YOUR INSTRUCTIONS: Search the data for the word "release" and copy every line that contains it.

━━━━━ EXERCISE INPUT ━━━━━

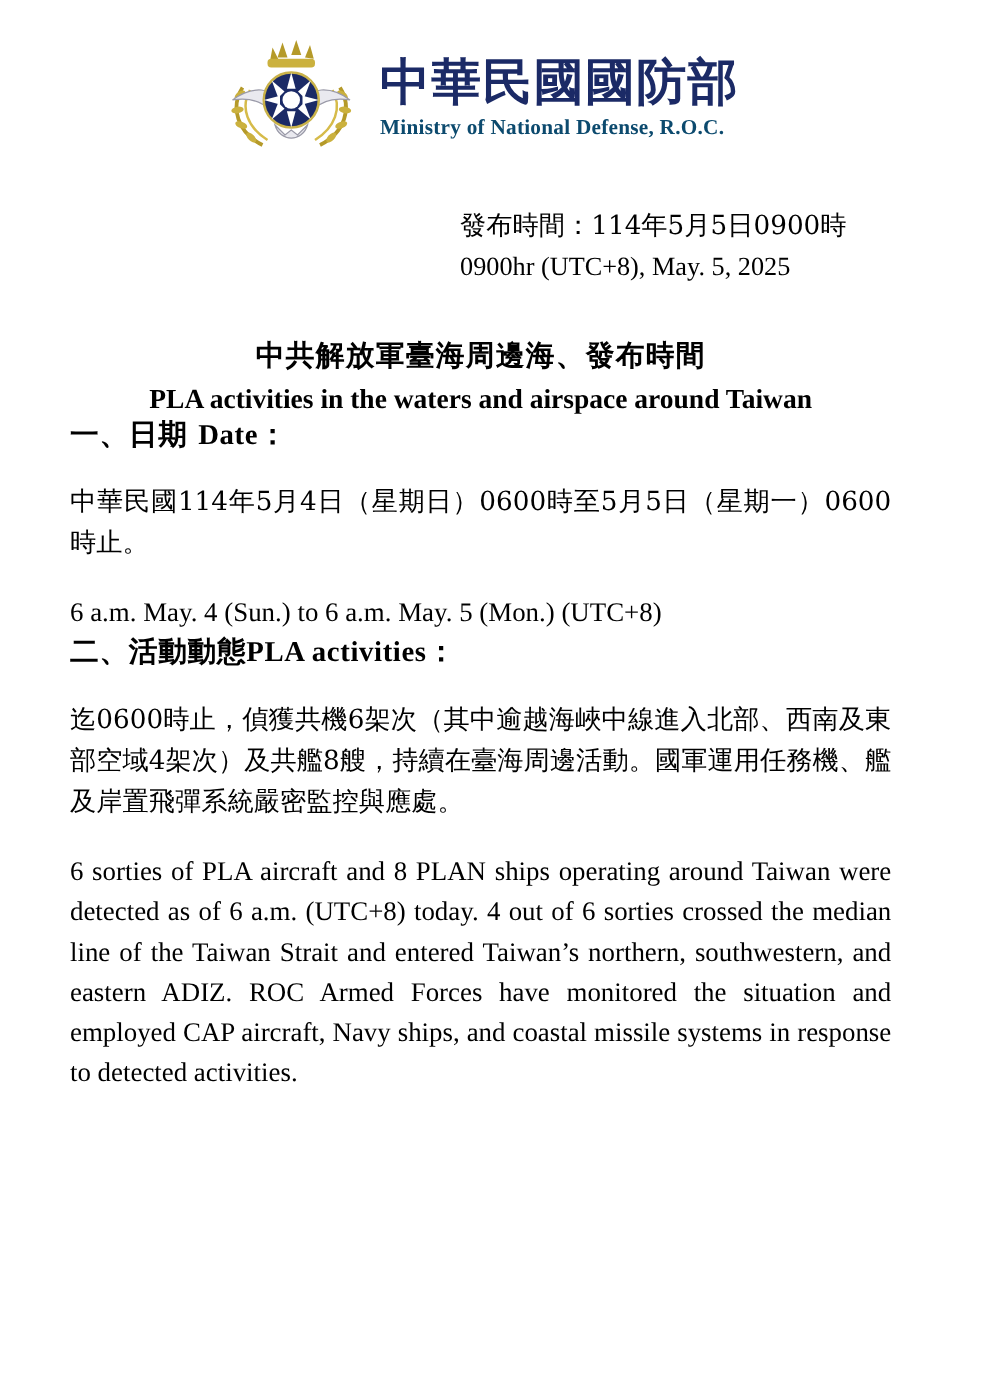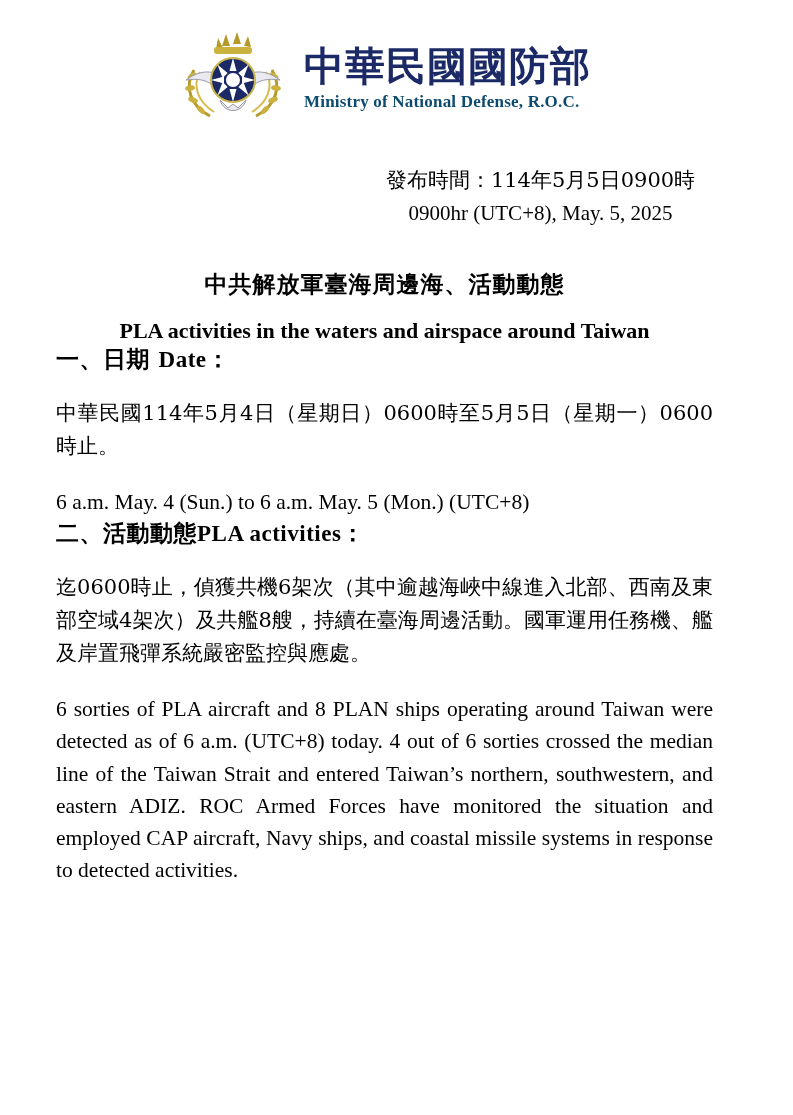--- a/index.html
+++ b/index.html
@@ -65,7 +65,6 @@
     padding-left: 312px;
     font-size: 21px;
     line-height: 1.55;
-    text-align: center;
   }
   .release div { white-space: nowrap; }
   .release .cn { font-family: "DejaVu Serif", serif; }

━━━━━

TASK RESULT:
   .release div { white-space: nowrap; }
   .release .cn { font-family: "DejaVu Serif", serif; }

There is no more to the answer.